In general, there are three considerations for the lender to weigh when deciding if it should lien a liquor license:
- Is the liquor license lienable?
- Does the liquor license have collateral value?
- What is the correct process to place a lien on the liquor license?
A liquor license may be lienable if a state regards the license as personal property, and not merely as a “privilege” to do business. Accordingly, because states could view liquor licenses as either property or a privilege, the laws regarding liquor licenses vary greatly from state to state. Generally, however, states typically divide into one of two categories: “quota” and “non-quota” states. A “quota” state places population-based caps on the number of liquor licenses available, which effectively forces a business to look for a license on the secondary market and drives up the value. These states tend to view licenses as personal property. Historically, there have been 17 “quota” states:
Alaska | Arizona | California | Florida | Idaho |
Kentucky | Massachusetts | Michigan | Minnesota | Montana |
New Jersey | New Mexico | Ohio | Pennsylvania | South Dakota |
Utah | Washington |
Many quota states permit a lien to be placed on the liquor license, including Florida, Massachusetts, Michigan, Minnesota, Montana, New Mexico, Pennsylvania, South Dakota, and Washington. Notable exceptions that do not permit a lien include California, New Jersey and Ohio.

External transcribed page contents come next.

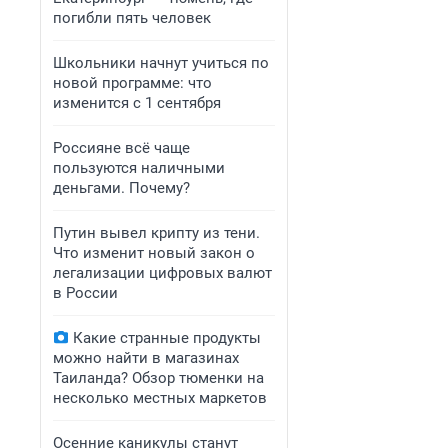
погибли пять человек
Школьники начнут учиться по
новой программе: что
изменится с 1 сентября
Россияне всё чаще
пользуются наличными
деньгами. Почему?
Путин вывел крипту из тени.
Что изменит новый закон о
легализации цифровых валют
в России
Какие странные продукты
можно найти в магазинах
Таиланда? Обзор тюменки на
несколько местных маркетов
Осенние каникулы станут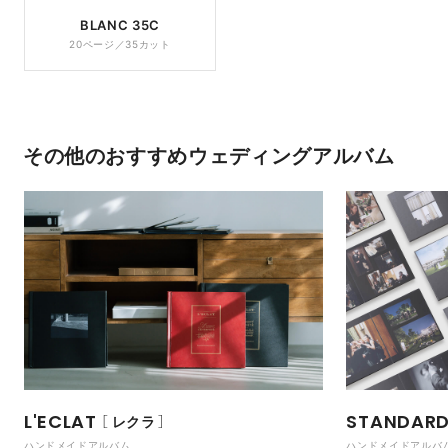
BLANC 35C
20ページ／35カット
その他のおすすめウェディングアルバム
L'ECLAT
STANDAR
レクラ
ハンドメイドアルバム
ハンドメイドアルバ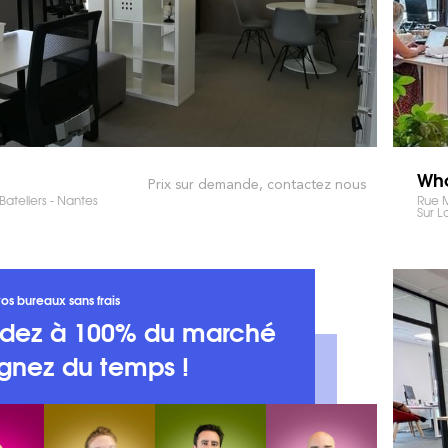
Who
Prix sur demande, contactez nous
ateliers - Nantes
Rue M
Sur L
os bureaux sans frais
dez à 100% du marché
gnez du temps !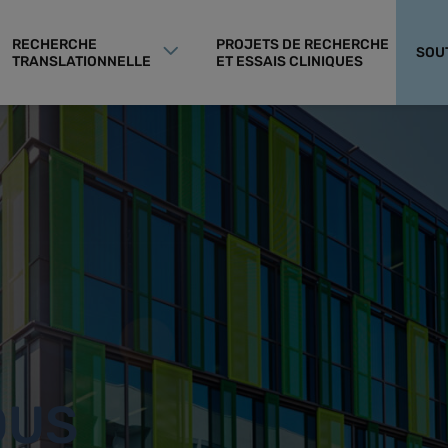
RECHERCHE
PROJETS DE RECHERCHE
SOU
TRANSLATIONNELLE
ET ESSAIS CLINIQUES
OUS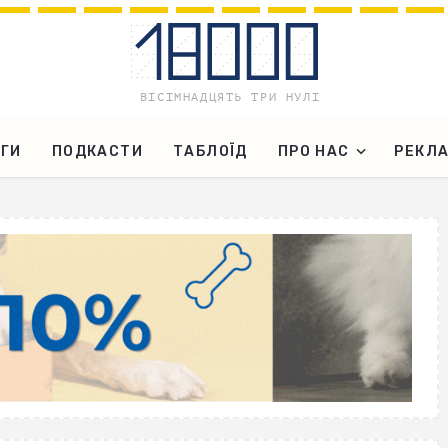
ГИ
ПОДКАСТИ
ТАБЛОЇД
ПРО НАС
РЕКЛ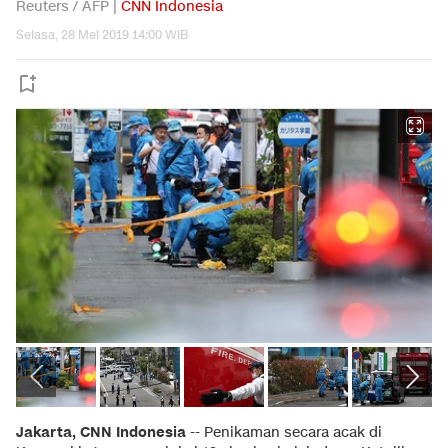
Reuters / AFP |
CNN Indonesia
Selasa, 28 Mei 2019 14:00 WIB
Jakarta, CNN Indonesia
-- Penikaman secara acak di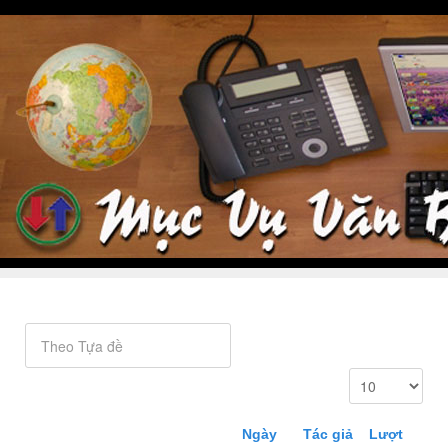
Ngày
Tác giả
Lượt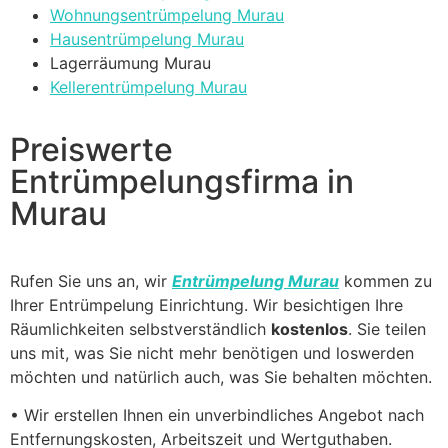
Wohnungsentrümpelung Murau
Hausentrümpelung Murau
Lagerräumung Murau
Kellerentrümpelung Murau
Preiswerte
Entrümpelungsfirma in
Murau
Rufen Sie uns an, wir
Entrümpelung Murau
kommen zu
Ihrer Entrümpelung Einrichtung. Wir besichtigen Ihre
Räumlichkeiten selbstverständlich
kostenlos
. Sie teilen
uns mit, was Sie nicht mehr benötigen und loswerden
möchten und natürlich auch, was Sie behalten möchten.
• Wir erstellen Ihnen ein unverbindliches Angebot nach
Entfernungskosten, Arbeitszeit und Wertguthaben.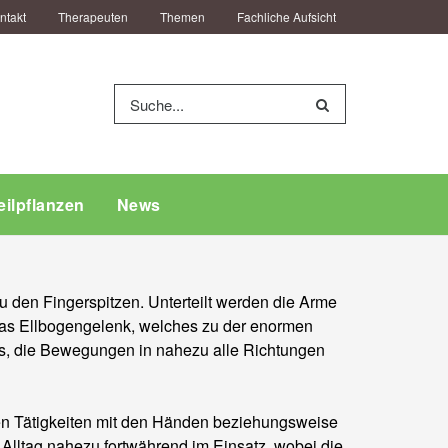
ntakt
Therapeuten
Themen
Fachliche Aufsicht
eilpflanzen
News
u den Fingerspitzen. Unterteilt werden die Arme
das Ellbogengelenk, welches zu der enormen
nks, die Bewegungen in nahezu alle Richtungen
en Tätigkeiten mit den Händen beziehungsweise
Alltag nahezu fortwährend im Einsatz, wobei die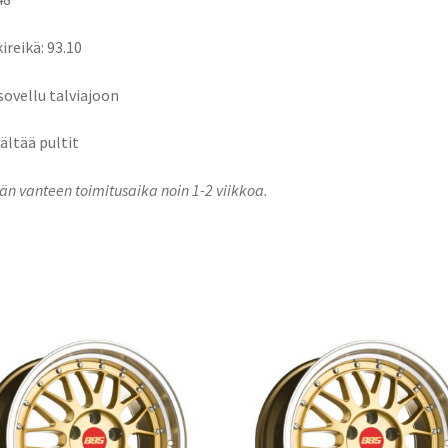
ireikä: 93.10
 sovellu talviajoon
sältää pultit
n vanteen toimitusaika noin 1-2 viikkoa.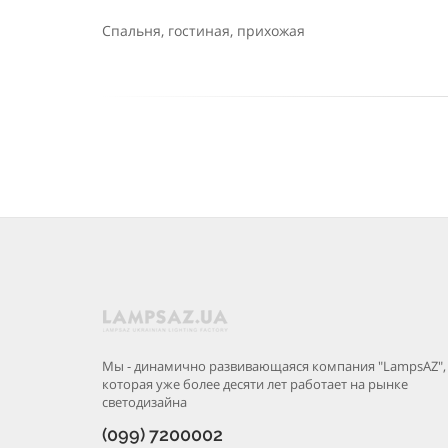
Спальня, гостиная, прихожая
Мы - динамично развивающаяся компания "LampsAZ",
которая уже более десяти лет работает на рынке
светодизайна
(099) 7200002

In a non-quota states, liquor licenses typically hold almost no value as they are plentiful (no caps) and tend to expire unless renewed frequently; there is no value because there would likely be nothing gained by the lender in placing the lien even if it is permissible to do so. In certain non-quota states, it is actually prohibited by law to place a lien on a liquor license, because the liquor license is not considered tangible nor intangible property but rather a privilege, and the state wants to protect the license from any device which would subject it to the control of persons other than the licensee.
Due to great variations in the liquor license lien process, it is extremely important that the lender confirms with local counsel that the correct lien process is followed in order to protect the collateral and the SBA guarantee in the event of a borrower default and liquidation of the SBA loan. In the event a lien in a liquor license is not pursued, either because it is prohibited orbecause it has no real collateral value, the reasons for not taking the license should be clearly discussed in the lender’s credit approval.